COOPERSVILLE, Mich. -- A West Michigan toddler born with a rare genetic disease is now living a healthy life thanks to a specialized treatment. Levi Looks was born with severe combined immune deficiency (SCID), commonly known as "bubble boy disease", meaning he had no immune system.
Levi and his twin brother Colton turn two next month. When they were born, Colton was healthy, but Levi was not.
"I knew nothing about it," said Kala Looks, the boys' mom. "I had no idea what it was, so when they said something was wrong with his screening it was terrifying."
A routine newborn screening showed Levi had SCID, meaning his blood had no T-cells, leaving him essentially no immune system, either.
"It instantly changed everything because we had to be confined to our home and not be by anybody else besides immediate family," said Looks.
"SCID makes you so immuno-compromised that you can die from the common cold," said Dr. Sung-Yun Pai, Levi's doctor from the Dana-Farber/Boston Children's Cancer and Blood Disorders Center.
Treatment meant a bone marrow transplant, but they couldn't find an exact match. Levi and his family traveled to Boston where they learned about a gene therapy trial.
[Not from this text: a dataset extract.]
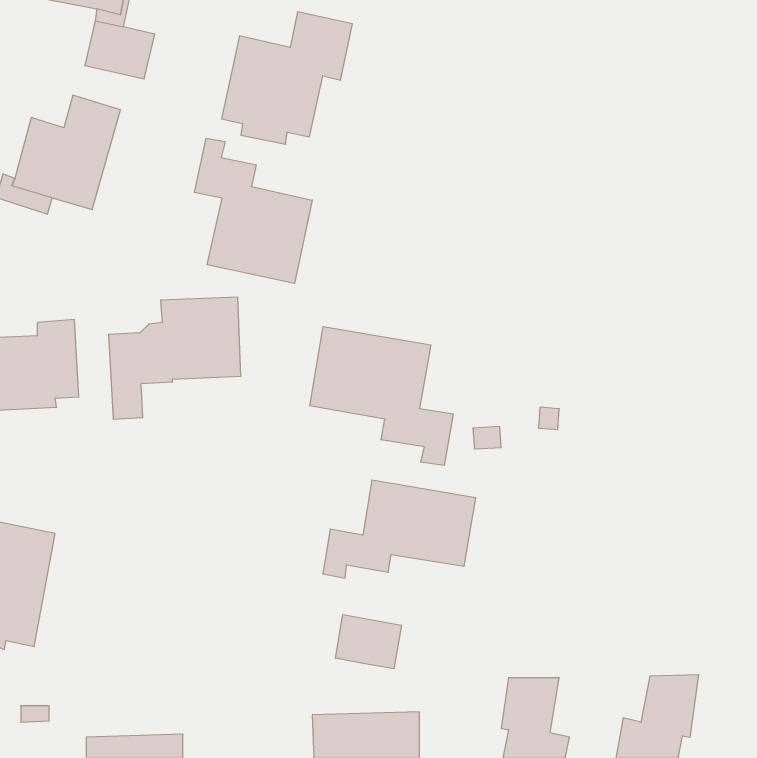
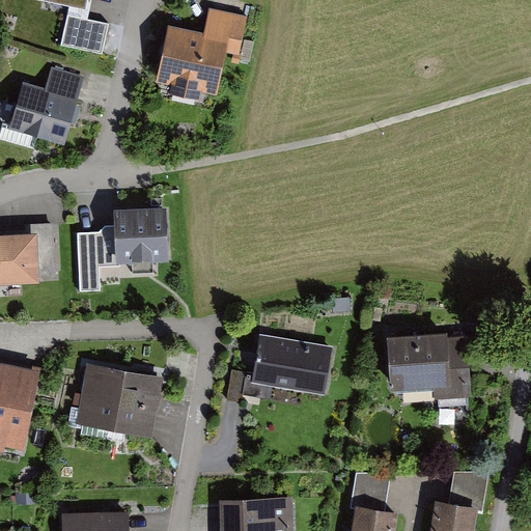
building: [194,138,312,283] -> none
building: [310,327,453,465] -> none
building: none -> [387,334,471,400]
building: none -> [75,364,163,439]
building: [335,615,401,669] -> none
"The idea behind gene therapy is you can harvest the bone marrow of the patient and then do gene therapy in the lab to correct those cells and make them into cells that can function normally and make T-cells and then give those cells back as a transplant," said Dr. Pai. "It's sort of doing a transplant from themselves, and this avoids graft versus host disease because they are completely matched to themselves. We used a specially designed virus that has been engineered to infect bone marrow cells and insert a normal copy of the gene that's broken in Levi into those cells."
Kala admits she was scared.
"I just have never heard of it before and I didn't know much detail about it" said Looks. "It seemed kind of weird modifying his genes and putting them back into him. It just seemed almost too simple really."
A few months later, Levi's T-cell numbers were growing.
"We could see that the T-cell numbers were present and growing and we could also see evidence that the gene we had added into the cells was present in the T-cells," said Dr. Pai. "He is practically normal because he was missing T-cells and now he has T-cell numbers that are very similar to other children his age."
"We were very excited," said Looks. "They're happy with all of his lab results and all the testing they did so we're very excited. It means he gets to be a normal kid."
Levi is only one of a handful of children who have successfully been treated with gene therapy. Dr. Pai admits it's still very new to them, so there's no way of knowing if it'll sustain Levi for the rest of his life. Levi has to get intravenous immunoglobulin infusions every four weeks and will most likely always have to do it, but doctors are thrilled with his progress so far.
Patients treated with gene therapy in the 1990's are still living healthy lives.